The Juniper relationship, he conceded, is a more recent deal but planning and training between the two companies has been ramping up. On the SAP front, Lenovo claims to be HANA’s largest server partner. And with Red Hat, Lenovo is promoting OpenStack for private cloud solutions.

Vertical Markets

Meanwhile, Lenovo continues to push deeper into the healthcare, state and local government, and education verticals, led by Cato.

Rob Cato

Rob Cato

On the healthcare front, Lenovo now has 20 dedicated employees focused on the vertical. Over the past year, Lenovo’s healthcare-focused revenues have grown about 27 percent year over year. The company has also worked more closely with ISVs, certifying its hardware for specific health care applications and HIPAA-oriented recommendations.
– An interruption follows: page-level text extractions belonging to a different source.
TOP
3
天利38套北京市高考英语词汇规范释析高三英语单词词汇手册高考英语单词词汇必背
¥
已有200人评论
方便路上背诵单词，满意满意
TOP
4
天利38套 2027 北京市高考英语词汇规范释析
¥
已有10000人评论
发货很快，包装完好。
In the education vertical, Lenovo has been pushing beyond K-12 schools into universities and colleges. There, Lenovo’s converged data center solutions are catching on for virtual desktop applications, and Chromebook sales are surging. (We heard several data points and we’re double-checking the stats there.)

Opportunities and Challenges

Overall, Lenovo’s portfolio line — from mobile to desktop to servers to converged data center — is likely the strongest it has ever been. However, Lenovo (like many of its rivals) faces headwinds in the PC and hardware markets.
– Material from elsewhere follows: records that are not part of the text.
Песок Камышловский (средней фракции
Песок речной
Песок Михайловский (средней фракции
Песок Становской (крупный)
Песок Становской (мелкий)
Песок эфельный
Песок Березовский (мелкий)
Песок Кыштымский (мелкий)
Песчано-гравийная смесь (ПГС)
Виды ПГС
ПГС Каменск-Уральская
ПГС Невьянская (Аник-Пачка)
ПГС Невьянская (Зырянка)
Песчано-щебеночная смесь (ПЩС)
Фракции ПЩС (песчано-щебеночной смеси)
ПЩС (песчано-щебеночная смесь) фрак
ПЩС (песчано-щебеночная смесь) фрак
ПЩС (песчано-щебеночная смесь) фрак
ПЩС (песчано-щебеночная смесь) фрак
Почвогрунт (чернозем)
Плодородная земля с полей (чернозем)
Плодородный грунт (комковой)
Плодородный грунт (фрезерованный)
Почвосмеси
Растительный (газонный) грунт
Lenovo’s next quarterly results are expected May 19, 2016. In the meantime, Wall Street is hoping that Lenovo and its partners have further diversified the company’s revenue streams far beyond the PC market, where Intel recently announced 12,000 layoffs amid a weaker-than-expected sales.

Meanwhile, Dell is seeking to finalize its $67 billion buyout of EMC. Michael Dell and EMC CEO Joe Tucci insist the new company — dubbed Dell Technologies — can dominate the converged data center market. And HP Enterprise is expected to announce several major data center and channel partner moves at HP Enterprise Discover 2016 in June.

For Lenovo, the big bet involves finding and training partners who are ready to offer hyperconverged and software defined data centers. The company says sessions on those very topics will be standing-room-only at this week’s Accelerate conference in Orlando, Fla. How soon will all that training deliver revenue for Lenovo and partners? That’s the magic question.